First we have to define what a 'happy ending' really is. Isn't the phrase itself a bit contradictory? How can something be happy when it's about to end? Of course, in a story we can say that if a couple finally finds their way into each others' arms and shares a passionate kiss (or a passionate night), get married, look back at their life and feel happy, that's an 'official' happy ending. A conclusion to the story that's being told. Okay, so the story (or book) ends, but where does that leave the characters? Aren't they just at the beginning, rather than the end?
I once heard that every story can have a happy ending, it only depends on where you end it. I couldn't agree more! Just think about it. The author has full authority to decide where to end the story, thus creating an ending, but that doesn't mean that the story truly ends there. Sometimes we don't want to know what happens after that blissful moment, because it's enough to know that the couple is happy right there and then. Whether they will become a screaming, arguing shadow of themselves in let's say ten years' time or live happily ever after, it doesn't matter. Personally I love stories that start after that happy ending, or ones that go beyond. I enjoy a glimpse behind that particular curtain, and find out what happens when the purple fog has subsided and there aren't anymore butterflies. But that's just me.
I guess deep down everyone needs closure. When readers become fond of characters, they root for them, wanting them to achieve all the happiness they deserve. They need to know that the characters "will be okay". They might be creations of one's mind, but can take on a deeper meaning than that. When we read something, it's totally up to our imagination to interpret what's written down. We read between the lines, and even give the story a meaning the author didn't even think about. The characters have a life of their own. While reading about their struggles, heartbreak and achievements, they become part of our lives.

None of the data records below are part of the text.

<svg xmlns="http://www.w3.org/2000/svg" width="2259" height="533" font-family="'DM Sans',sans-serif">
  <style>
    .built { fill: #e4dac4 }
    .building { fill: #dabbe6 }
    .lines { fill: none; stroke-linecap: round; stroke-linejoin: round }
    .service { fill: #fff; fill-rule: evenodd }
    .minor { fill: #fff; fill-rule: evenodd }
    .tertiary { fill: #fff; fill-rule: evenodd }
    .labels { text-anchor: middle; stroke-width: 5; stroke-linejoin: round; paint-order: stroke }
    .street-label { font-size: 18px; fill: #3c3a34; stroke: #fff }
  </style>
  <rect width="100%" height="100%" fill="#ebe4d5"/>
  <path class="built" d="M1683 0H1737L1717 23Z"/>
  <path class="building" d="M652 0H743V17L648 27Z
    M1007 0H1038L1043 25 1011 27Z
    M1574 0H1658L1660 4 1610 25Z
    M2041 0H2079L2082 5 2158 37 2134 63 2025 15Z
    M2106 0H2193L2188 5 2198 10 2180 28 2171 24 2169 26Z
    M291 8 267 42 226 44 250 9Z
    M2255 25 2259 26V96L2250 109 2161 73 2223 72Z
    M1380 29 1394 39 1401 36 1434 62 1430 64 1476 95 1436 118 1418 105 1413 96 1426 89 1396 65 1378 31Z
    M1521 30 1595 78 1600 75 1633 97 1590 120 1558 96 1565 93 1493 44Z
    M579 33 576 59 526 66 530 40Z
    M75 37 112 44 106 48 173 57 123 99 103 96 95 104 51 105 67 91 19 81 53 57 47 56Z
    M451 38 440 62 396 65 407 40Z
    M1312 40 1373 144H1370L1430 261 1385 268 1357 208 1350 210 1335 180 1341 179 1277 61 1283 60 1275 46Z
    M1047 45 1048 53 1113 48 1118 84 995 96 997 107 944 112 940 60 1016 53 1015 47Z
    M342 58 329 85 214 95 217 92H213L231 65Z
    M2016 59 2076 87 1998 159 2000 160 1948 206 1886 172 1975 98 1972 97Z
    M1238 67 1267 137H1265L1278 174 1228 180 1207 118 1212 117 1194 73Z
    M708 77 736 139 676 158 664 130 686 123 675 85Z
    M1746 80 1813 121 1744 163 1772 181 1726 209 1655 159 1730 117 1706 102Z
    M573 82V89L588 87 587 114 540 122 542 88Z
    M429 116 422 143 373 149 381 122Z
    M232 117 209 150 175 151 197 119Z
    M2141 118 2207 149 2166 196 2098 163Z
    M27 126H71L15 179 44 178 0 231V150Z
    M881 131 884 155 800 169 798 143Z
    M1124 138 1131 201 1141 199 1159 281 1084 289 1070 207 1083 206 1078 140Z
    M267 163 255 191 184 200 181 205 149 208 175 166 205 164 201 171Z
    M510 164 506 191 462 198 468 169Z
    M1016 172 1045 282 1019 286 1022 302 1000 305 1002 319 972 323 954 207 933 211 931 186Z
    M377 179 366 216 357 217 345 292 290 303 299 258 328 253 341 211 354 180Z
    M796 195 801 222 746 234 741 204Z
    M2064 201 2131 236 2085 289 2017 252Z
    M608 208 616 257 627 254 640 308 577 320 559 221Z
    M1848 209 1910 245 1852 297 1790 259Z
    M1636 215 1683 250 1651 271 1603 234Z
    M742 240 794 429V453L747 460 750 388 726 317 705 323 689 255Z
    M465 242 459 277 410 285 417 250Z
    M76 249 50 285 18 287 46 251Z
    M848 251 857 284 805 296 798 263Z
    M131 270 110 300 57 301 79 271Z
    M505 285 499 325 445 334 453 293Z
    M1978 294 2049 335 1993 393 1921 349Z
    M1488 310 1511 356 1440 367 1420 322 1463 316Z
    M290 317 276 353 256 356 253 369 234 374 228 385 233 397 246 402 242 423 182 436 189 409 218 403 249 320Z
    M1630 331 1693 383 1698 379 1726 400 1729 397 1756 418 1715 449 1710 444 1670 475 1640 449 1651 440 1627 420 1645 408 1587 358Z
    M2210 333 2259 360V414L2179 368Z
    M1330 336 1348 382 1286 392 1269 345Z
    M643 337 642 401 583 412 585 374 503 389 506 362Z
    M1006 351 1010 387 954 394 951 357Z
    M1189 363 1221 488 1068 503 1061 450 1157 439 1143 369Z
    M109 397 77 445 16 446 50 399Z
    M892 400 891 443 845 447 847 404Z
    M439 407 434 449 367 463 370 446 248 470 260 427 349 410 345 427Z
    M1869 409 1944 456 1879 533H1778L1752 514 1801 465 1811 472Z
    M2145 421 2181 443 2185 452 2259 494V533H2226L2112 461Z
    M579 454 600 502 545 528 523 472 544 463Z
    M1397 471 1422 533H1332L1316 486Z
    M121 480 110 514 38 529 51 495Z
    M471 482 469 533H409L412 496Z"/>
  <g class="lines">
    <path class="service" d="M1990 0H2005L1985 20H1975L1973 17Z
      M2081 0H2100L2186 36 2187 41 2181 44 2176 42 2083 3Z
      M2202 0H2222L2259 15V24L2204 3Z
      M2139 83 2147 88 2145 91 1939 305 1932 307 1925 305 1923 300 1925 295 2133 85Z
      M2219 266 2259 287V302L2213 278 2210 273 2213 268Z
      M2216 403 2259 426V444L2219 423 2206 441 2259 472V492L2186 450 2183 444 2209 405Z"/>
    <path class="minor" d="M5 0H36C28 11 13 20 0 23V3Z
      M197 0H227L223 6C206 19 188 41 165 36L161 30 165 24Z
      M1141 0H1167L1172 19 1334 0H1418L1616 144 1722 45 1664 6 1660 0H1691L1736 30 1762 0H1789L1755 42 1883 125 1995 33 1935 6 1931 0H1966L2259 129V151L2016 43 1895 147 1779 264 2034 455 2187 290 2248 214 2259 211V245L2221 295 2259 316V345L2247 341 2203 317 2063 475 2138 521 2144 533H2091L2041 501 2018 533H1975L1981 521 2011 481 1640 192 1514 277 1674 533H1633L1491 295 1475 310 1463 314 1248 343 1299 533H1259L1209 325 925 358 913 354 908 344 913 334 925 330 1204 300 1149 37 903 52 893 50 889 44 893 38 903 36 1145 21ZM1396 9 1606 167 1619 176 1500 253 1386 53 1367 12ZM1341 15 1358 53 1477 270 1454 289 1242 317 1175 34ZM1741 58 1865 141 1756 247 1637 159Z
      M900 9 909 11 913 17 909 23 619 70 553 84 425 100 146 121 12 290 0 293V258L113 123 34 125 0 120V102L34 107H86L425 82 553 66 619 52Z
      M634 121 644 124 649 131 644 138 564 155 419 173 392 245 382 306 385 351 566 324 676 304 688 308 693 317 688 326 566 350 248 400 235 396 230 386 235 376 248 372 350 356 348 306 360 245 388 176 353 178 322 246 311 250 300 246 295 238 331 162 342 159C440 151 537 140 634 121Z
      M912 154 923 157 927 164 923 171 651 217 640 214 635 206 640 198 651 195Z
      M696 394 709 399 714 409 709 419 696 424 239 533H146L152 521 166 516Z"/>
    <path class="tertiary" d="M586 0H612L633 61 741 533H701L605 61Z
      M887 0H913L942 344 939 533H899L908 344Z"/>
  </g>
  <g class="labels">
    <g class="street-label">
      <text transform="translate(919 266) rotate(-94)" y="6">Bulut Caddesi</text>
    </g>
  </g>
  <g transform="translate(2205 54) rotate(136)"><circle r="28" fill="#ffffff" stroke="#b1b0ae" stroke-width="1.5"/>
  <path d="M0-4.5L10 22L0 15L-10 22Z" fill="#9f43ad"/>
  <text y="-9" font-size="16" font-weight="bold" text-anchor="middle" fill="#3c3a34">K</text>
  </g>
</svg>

And the happy ending? Well, that's crucial in this process. Letting them go in a positive, reassuring way helps with our conscience and sense of our own achievement. Maybe it really doesn't matter what happens after the last chapter. Maybe the whole point is to make the impossible possible. To achieve the unachievable. To create an ending that couldn't be happier. Or rather a happy beginning. I think I like that version more, whenever I write. To give readers a sense of a happy beginning, which is also the end of the story of course, but includes way more than that. It creates a promise. A promise that won't be fulfilled, but that's not its purpose anyway. It simply needs to be there.
Sometimes that's all we need. The possibility for things to get better. So, there is always a happy ending when it also means the beginning of something even happier. Time will tell the rest (and in this case, our imagination). I would say that the same applies to life itself. With a little bit of imagination, we can see that promise in our day to day life. Every day brings us a new promise, a new chance at a happy ending (or rather happy beginning). We just need to make sure we don't miss that chance.
So, yes, happy endings are as real as the stories (or the characters) themselves. In real life, well, I think a happy-in-between is equally important. Okay, I think I will go now and create another happy beginning. Bye for now, and don't forget: the choice is yours, so why not make the next day another happy beginning? Time will pass anyway, so we might as well enjoy every minute.